Hi,
I have recently started learning OpenCl, i started with a simple matrix multiplication example to see by how much a gpu can reduce computation time and also to learn how to optimize data movement.i tried the following
Matrices A,B,C are all 1024x1024
GPU: C(i, j) per work-item, all global memory [1D Work Space](1024*1024 work item)
GPU: C(i, j) per work-item, all global memory [2D Work Space]
GPU: C row per work-item, all global memory [1D Work Space]
GPU: C row per work-item, A private, B in global memory [1D Work Space]
GPU: C row per work-item, A private, B in local memory [1D Work Space]

The results are as follows 0.4308s,3.9784s,2.3082s,1.6315s,1.6561s.
i have already checked and all give the correct results.

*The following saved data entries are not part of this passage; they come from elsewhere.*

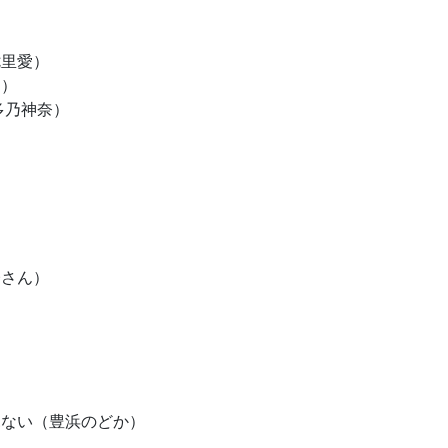
七里愛）
ロ）
多乃神奈）
橋さん）
見ない（豊浜のどか）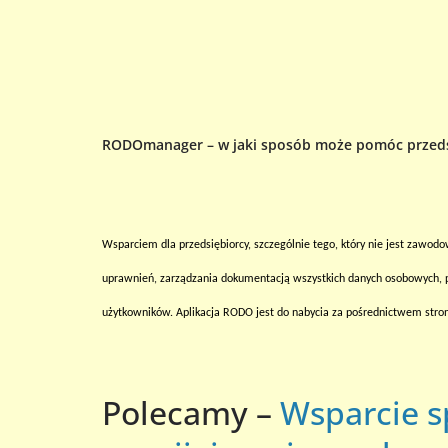
RODOmanager – w jaki sposób może pomóc przeds
Wsparciem dla przedsiębiorcy, szczególnie tego, który nie jest zaw
uprawnień, zarządzania dokumentacją wszystkich danych osobowych, 
użytkowników. Aplikacja RODO jest do nabycia za pośrednictwem stro
Polecamy –
Wsparcie s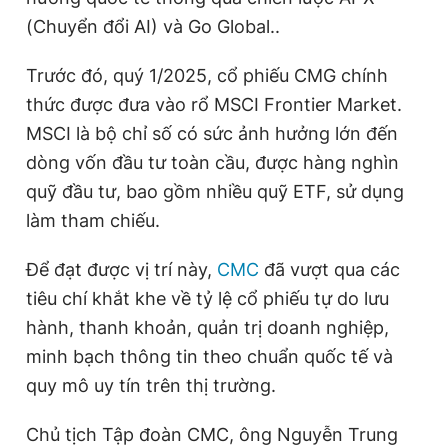
(Chuyển đổi AI) và Go Global..
Trước đó, quý 1/2025, cổ phiếu CMG chính
thức được đưa vào rổ MSCI Frontier Market.
MSCI là bộ chỉ số có sức ảnh hưởng lớn đến
dòng vốn đầu tư toàn cầu, được hàng nghìn
quỹ đầu tư, bao gồm nhiều quỹ ETF, sử dụng
làm tham chiếu.
Để đạt được vị trí này,
CMC
đã vượt qua các
tiêu chí khắt khe về tỷ lệ cổ phiếu tự do lưu
hành, thanh khoản, quản trị doanh nghiệp,
minh bạch thông tin theo chuẩn quốc tế và
quy mô uy tín trên thị trường.
Chủ tịch Tập đoàn CMC, ông Nguyễn Trung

i am using opencl 1.2, catalyst 12.4 drivers on amd 3400m APU.the following are the kernel for the first.
"__kernel \n"\
"void matrixmultiply(__global float *A, \n"\
" __global float *B, \n"\
" __global float *C,int WidthA,int WidthB) \n"\
"{ \n"\
" \n"\
" // Get the work-itemís unique ID \n"\
" int idx = get_global_id(0); \n"\
" float sum=0; \n"\
" int row; \n"\
" int column; \n"\
" row=idx/WidthB; \n"\
" column=idx%WidthB; \n"\
" // Add the corresponding locations of \n"\
" // 'A' and 'B', and store the result in 'C'. \n"\
" for(int i=0;i<WidthA;i++) \n"\
" { \n"\
" sum+= A[row*WidthA+i]*B[i*WidthB+column]; \n"\
" } \n"\
" C[idx]=sum; \n"\
"} \n"\
kernel for the second
"__kernel \n"\
"void matrixmultiply(__global float *A, \n"\
" __global float *B, \n"\
" __global float *C,int WidthA,int WidthB) \n"\
"{ \n"\
" \n"\
" // Get the work-itemís unique ID \n"\
" float sum=0; \n"\
" int row = get_global_id(0); \n"\
" int column = get_global_id(1); \n"\
" // Add the corresponding locations of \n"\
" // 'A' and 'B', and store the result in 'C'. \n"\
" for(int i=0;i<WidthA;i++) \n"\
" { \n"\
" sum+= A[row*WidthA+i]*B[i*WidthB+column]; \n"\
" } \n"\
" C[row*WidthB+column]=sum; \n"\
"} \n"\

My question is why is the first fastest when it access all data from the global memory.